SUAS INSTRUÇÕES » No texto sobre Charles Saldanha, na frase que começa com "Já são muitos os papéis desempenhados", quais são todos os papéis citados?

== TEXTO FORNECIDO ==

Charles Saldanha não é de holofotes. Diligente, disciplinado e obcecado, ele trabalha, ano a ano, em silêncio, na construção de um fenômeno chamado Gabriel Medina, sem se importar com a sombra. Já são muitos os papéis desempenhados, de padrasto e pai, técnico, incentivador, gerente de carreira, amigo e confidente. Se ele não fala, vocês devem saber: Charlão é o pilar de boa parte das conquistas da família. A origem de tudo. Mas o cara não quer essa glória. Quer apenas que o filho continue a vencer.
Conversei com Charles na noite de terça-feira, entre seus compromissos, para tentar entender um pouco de sua perspectiva sobre o ano do bicampeonato mundial de Gabriel e as perspectivas para 2019. O técnico falou sobre as etapas, lembrou a reverência do filho a Mick Fanning e marcou a diferença mais importante entre o Gabriel de 2014 e 2018. Não fugiu, como era esperado, de apontar seus cinco favoritos ao título deste ano e ainda anunciou que eles vão fazer, como nos dois outros títulos mundiais, a pré-temporada nos swells ainda potentes do Havaí. Confiram.

===
== TRECHO DOS DADOS ==

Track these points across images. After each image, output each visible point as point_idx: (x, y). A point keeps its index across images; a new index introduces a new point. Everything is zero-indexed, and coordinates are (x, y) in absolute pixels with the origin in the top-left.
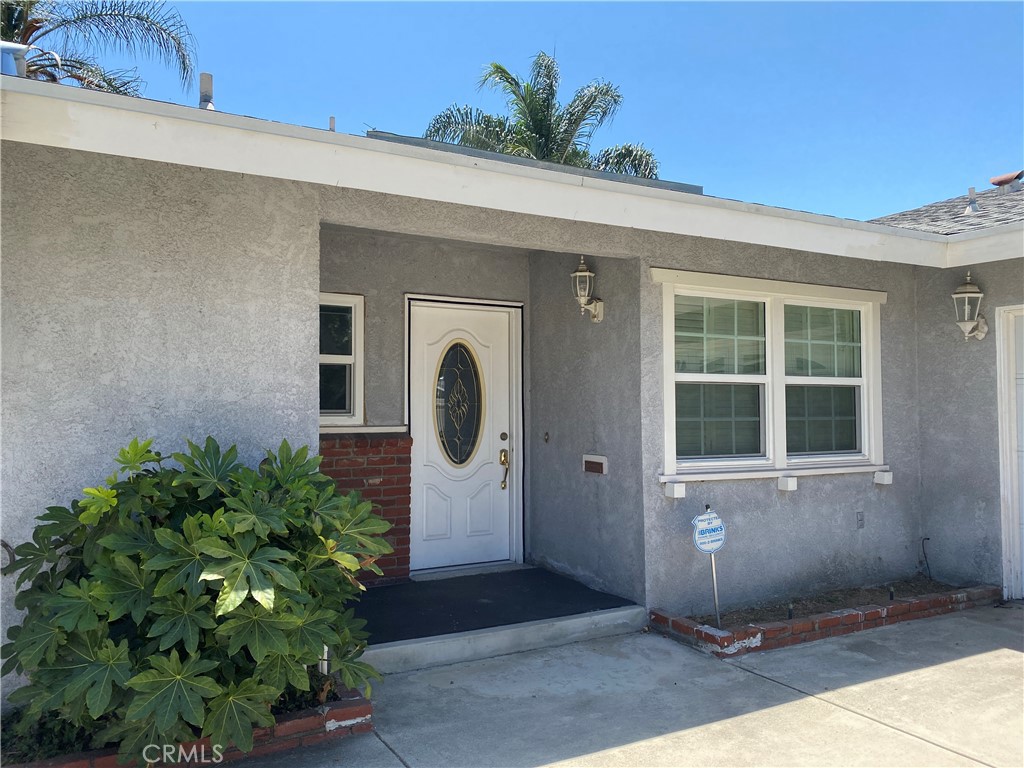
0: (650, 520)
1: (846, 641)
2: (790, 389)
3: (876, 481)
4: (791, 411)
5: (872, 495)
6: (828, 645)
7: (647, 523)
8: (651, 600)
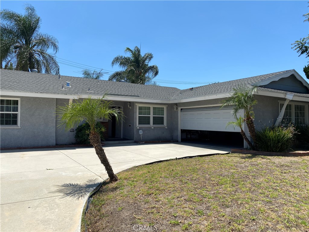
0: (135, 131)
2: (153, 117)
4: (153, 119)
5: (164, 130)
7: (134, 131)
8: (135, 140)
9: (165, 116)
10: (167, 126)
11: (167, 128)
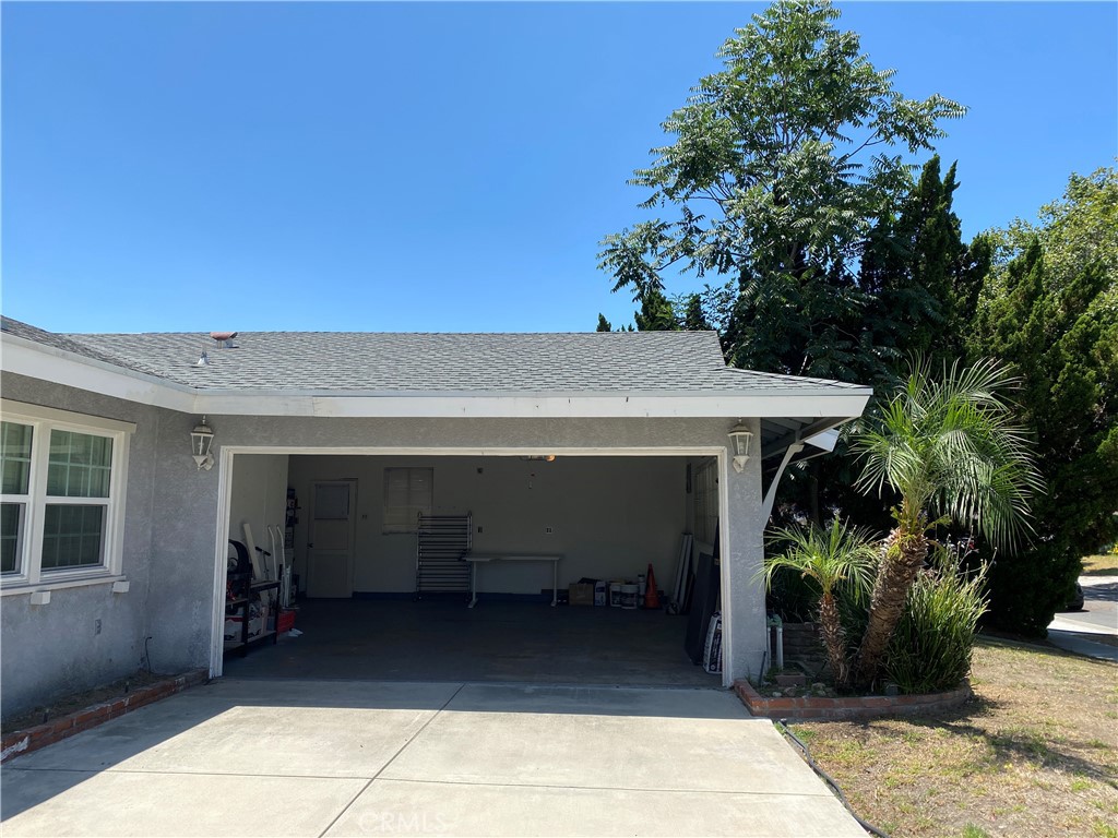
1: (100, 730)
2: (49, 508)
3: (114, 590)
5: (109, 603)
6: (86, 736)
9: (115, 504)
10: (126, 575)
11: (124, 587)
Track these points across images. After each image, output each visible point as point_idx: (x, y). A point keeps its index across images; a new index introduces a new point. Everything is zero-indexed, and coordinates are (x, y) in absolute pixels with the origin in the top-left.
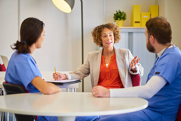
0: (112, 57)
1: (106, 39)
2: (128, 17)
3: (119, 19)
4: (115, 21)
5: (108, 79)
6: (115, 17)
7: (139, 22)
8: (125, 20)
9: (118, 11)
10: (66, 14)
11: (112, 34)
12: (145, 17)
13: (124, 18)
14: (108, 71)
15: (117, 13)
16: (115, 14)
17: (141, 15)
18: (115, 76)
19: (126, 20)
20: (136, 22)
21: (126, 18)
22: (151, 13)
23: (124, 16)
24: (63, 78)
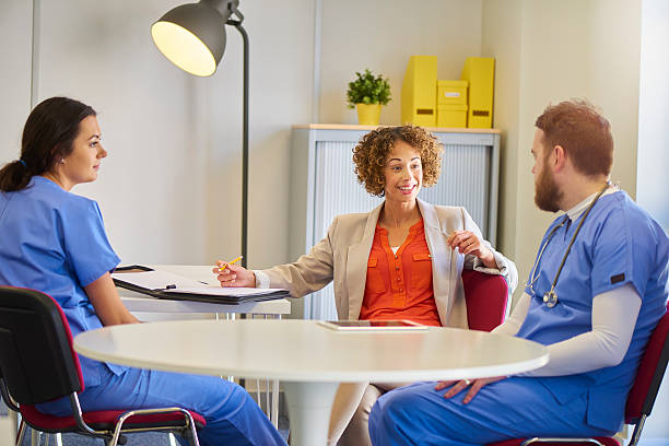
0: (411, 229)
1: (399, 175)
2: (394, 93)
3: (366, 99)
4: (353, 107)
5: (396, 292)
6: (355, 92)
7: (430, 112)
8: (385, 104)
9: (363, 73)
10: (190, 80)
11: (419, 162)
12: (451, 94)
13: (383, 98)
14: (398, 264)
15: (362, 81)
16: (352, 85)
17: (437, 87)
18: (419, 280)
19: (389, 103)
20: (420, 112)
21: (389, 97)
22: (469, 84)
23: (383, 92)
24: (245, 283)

===

SOLUÇÃO DO PROBLEMA »
- padrasto
- pai
- técnico
- incentivador
- gerente de carreira
- amigo
- confidente